Kata tangan dan lengan pada kedua kalimat di atas adalah bersinonim atau bermakna sama. Namun dalam bidang kedokteran kedua kata itu memiliki makna yang berbeda. Tangan bermakna bagian dari pergelangan sampai ke jari tangan; sedangkan lengan adalah bagian dari pergelangan sampai ke pangkal bahu.
5. Makna Konseptual dan Makna Asosiatif
Leech (1976) membagi makna menjadi makna konseptual dan makna asosiatif. Yang dimaksud dengan makna konseptual adalah makna yang dimiliki oleh sebuah leksem terlepas dari konteks atau asosiasi apa pun. Kata kuda memiliki makna konseptual ’sejenis binatang berkaki empat yang biasa dikendarai’. Jadi makna konseptual sesungguhnya sama saja dengan makna leksikal, makna denotatif, dan makna referensial.
Makna asosiatif adalah makna yang dimiliki sebuah leksem atau kata berkenaan dengan adanya hubungan kata itu dengan sesuatu yang berada di luar bahasa. Misalnya, kata melati berasosiasi dengan sesuatu yang suci atau kesucian.
B.   Makna dalam Gaya Bahasa
Gaya bahasa berdasarkan makna diukur dan langsung tidaknya makna, yaitu apakah acuan yang dipakai masih mempertahankan makna denotatifnya atau sudah ada penyimpangan. Bila acuan yang digunakan itu masih mempertahankan makna dasar, maka bahasa itu masih bersifat polos. Tetapi bila sudah ada perubahan makna, entah berupa makna konotatif atau sudah menyimpang jauh dan makna denotatifnya, maka acuan itu dianggap sudah memiliki gaya sebagai yang dimaksudkan di sini.
Secara leksikologis yang dimaksud gaya bahasa yaitu pemanfaatan atas kekayaan bahasa oleh seseorang dalam bertutur atau menulis, pemakaian ragam tertentu untuk memeroleh efek-efek tertentu, keseluruhan cirri bahasa sekelompok penulis sastra, cara khas dalam menyatakan pikiran dan perasaan dalam bentuk lisan dan tulisan. (Depdikbud 1993). Makna mempunyai hubungan timbal balik dengan lambang, yang berarti lambang mengandung makna, baik makna leksikal maupun gramatikal. Makna yang berhubungan dengan gaya bahasa, ada yang dapat dilihat dari segi kedekatan antar makna dan ada pula dari segi kesamaan antarmakna. Kesamaan antar makna berhubungan dengan metafora, dan kedekatan antarmakna berhubungan dengan metonomia. Badudu (1983:70) mengatakan bahwa gaya bahasa metafora adalah gaya bahasa yang memperbandingkan suatu benda dengan benda lain. Sedangkan Chaer (1984:9) mengatakan metafora dilihat dari segi digunakannya sesuatu untuk memperbandingkan yang lain dengan yang lain. Rumusan umum yang dikemukakan oleh Ogden dan Richard (1972:213) yakni etaphor in themost general sense, is the use of one reference to a group of things between which a given relation holds, for the purpose of facilitating the discrimination of an analogous relation in another group”.

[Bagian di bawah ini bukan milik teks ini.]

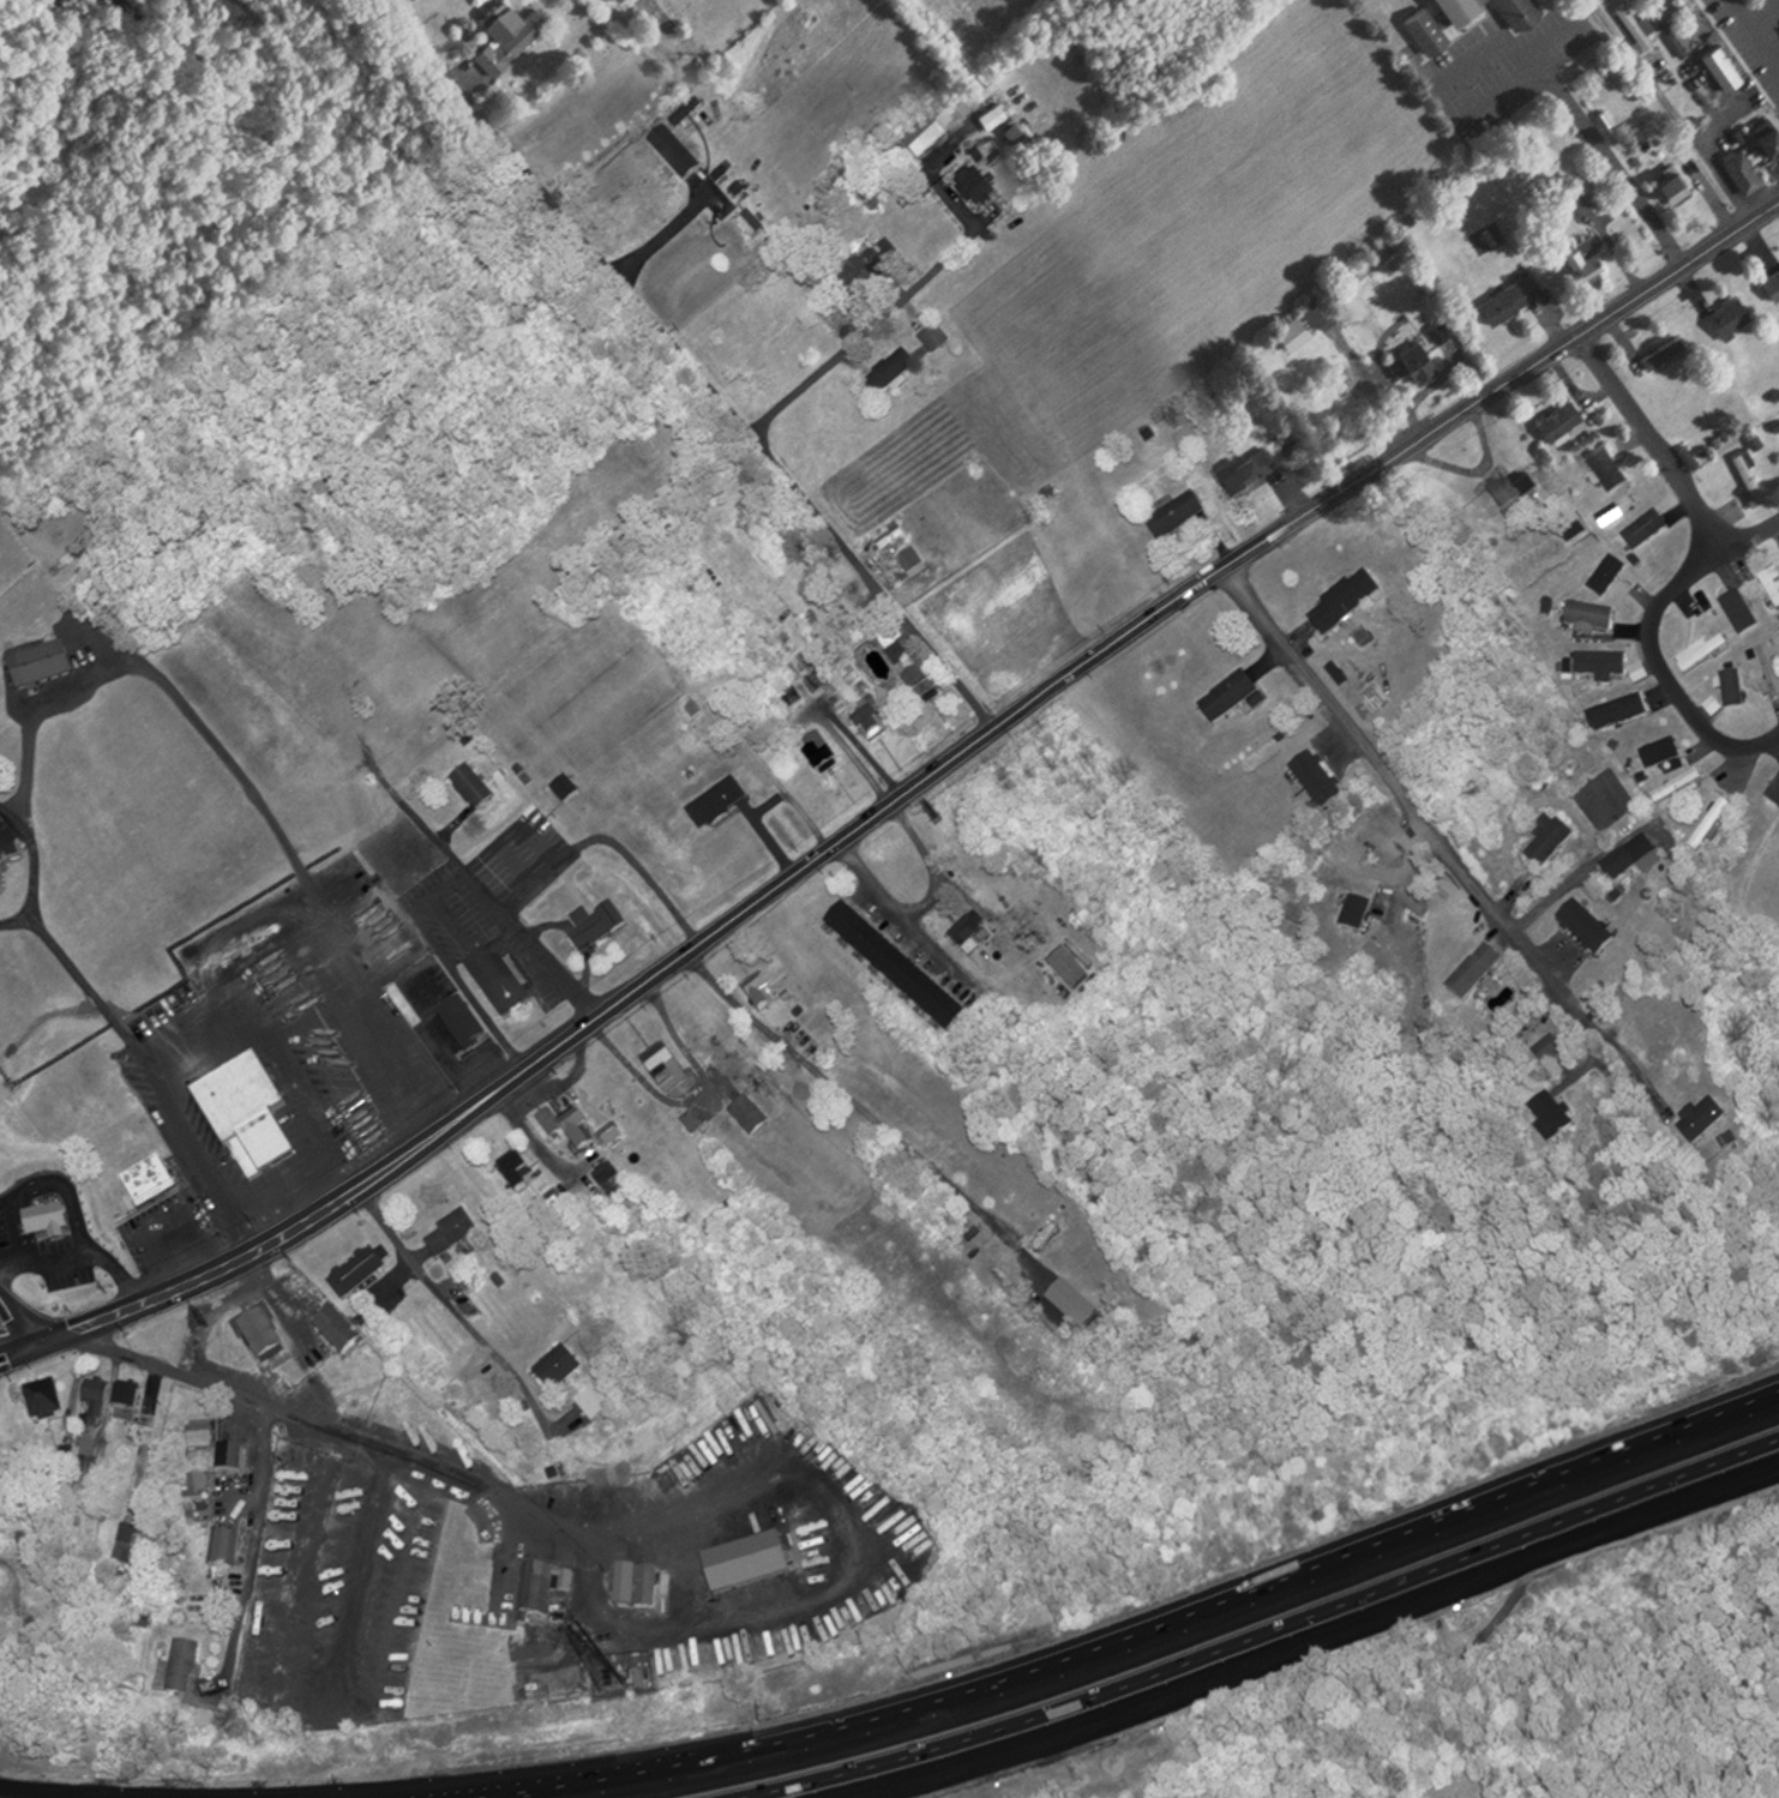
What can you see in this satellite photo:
road: (1527, 60)
road: (1675, 109)
road: (514, 145)
road: (663, 227)
road: (935, 265)
road: (692, 356)
road: (1654, 439)
road: (1752, 532)
road: (1659, 667)
road: (161, 680)
road: (1398, 791)
road: (893, 792)
road: (8, 813)
road: (487, 893)
road: (903, 916)
road: (16, 920)
road: (211, 1005)
road: (1622, 1064)
road: (295, 1078)
road: (841, 1098)
road: (182, 1129)
road: (344, 1152)
road: (307, 1171)
road: (268, 1196)
road: (238, 1233)
road: (78, 1254)
road: (175, 1257)
road: (423, 1267)
road: (27, 1317)
road: (339, 1421)
road: (245, 1549)
road: (18, 1590)
road: (803, 1595)
road: (1134, 1632)
road: (1305, 1639)
road: (56, 1792)

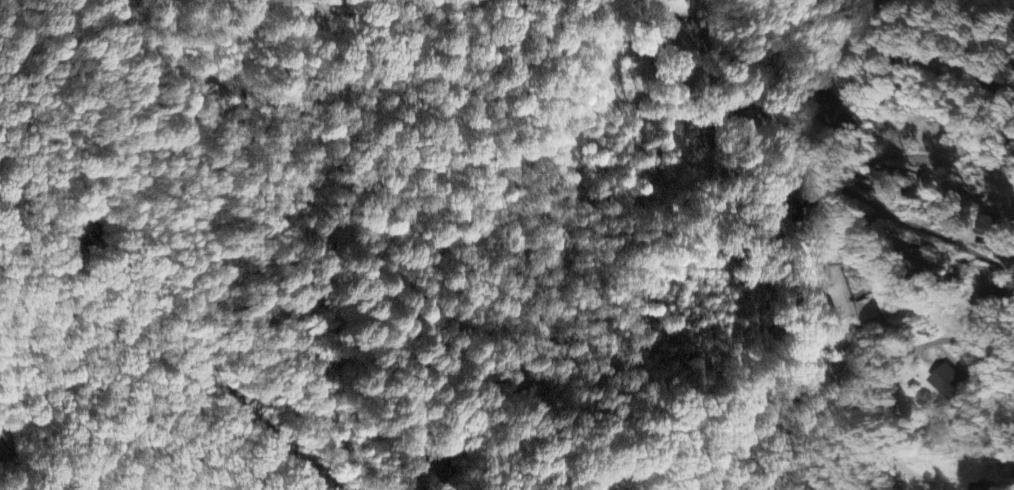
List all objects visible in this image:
building: (869, 9)
building: (664, 44)
road: (828, 174)
building: (884, 180)
building: (791, 206)
road: (546, 235)
building: (918, 264)
building: (839, 294)
building: (998, 294)
building: (867, 311)
road: (1011, 377)
building: (949, 384)
building: (7, 444)
road: (411, 465)
building: (442, 468)
road: (1012, 479)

Metafora dapat dibagi menjadi tiga
a.        metafora antropomorfis, metafora bintang dan metafora sinestik. Metafora antropomorfis yaitu metafor yang berhubungan dengan diri manusia, misalnya anggota tubuh, pengalaman-pengalaman membendingkan unsur-unsur badan dengan alam sekitar. Metafora yang berhubungan dengan yang biasanya digunakan pada manusia, tetapi maknanya dapat diterapkan pada benda lain. Dikaitkan dengan gaya bahasa maka disebut gaya bahasa personifikasi. Misalnya angin berbisik.
b.      Hal yang berhubungan dengan kesamaan makna, terlihat pada gaya bahasa tropen. Misalnya ia hanyut dibawa lamunan.
c.       Hal menyamakan makna seperti itu kadang-kadang untuk melembutkan maksud, apabila dihubungkan dengan gaya bahasa disebut eufemisme. Contohnya dipenjarakan. Hal menyamakan makna dapat juga kita lihat pada keadaan yang dilebih-lebihkan, apabila dihubungkan dengan gaya bahasa disebut gaya bahasa hiperbola. Contohnya menyemut orang di pasar.
d.      Makna digunakan untuk merendahkan diri apabila dihubungkan dengan gaya bahasa maka disebut gaya bahasa litotes. Misalnya datanglah ke pondok buruk kami. Makna yang diterapkan untuk menyindir.
e.        Dihubungkan dengan gaya bahasa disebut ironi.  Untuk sindiran halus, gaya bahasa sinisme untuk sindiran yang agak kasar, dan gaya bahasa sarkasme untuk sindiran yang kasar.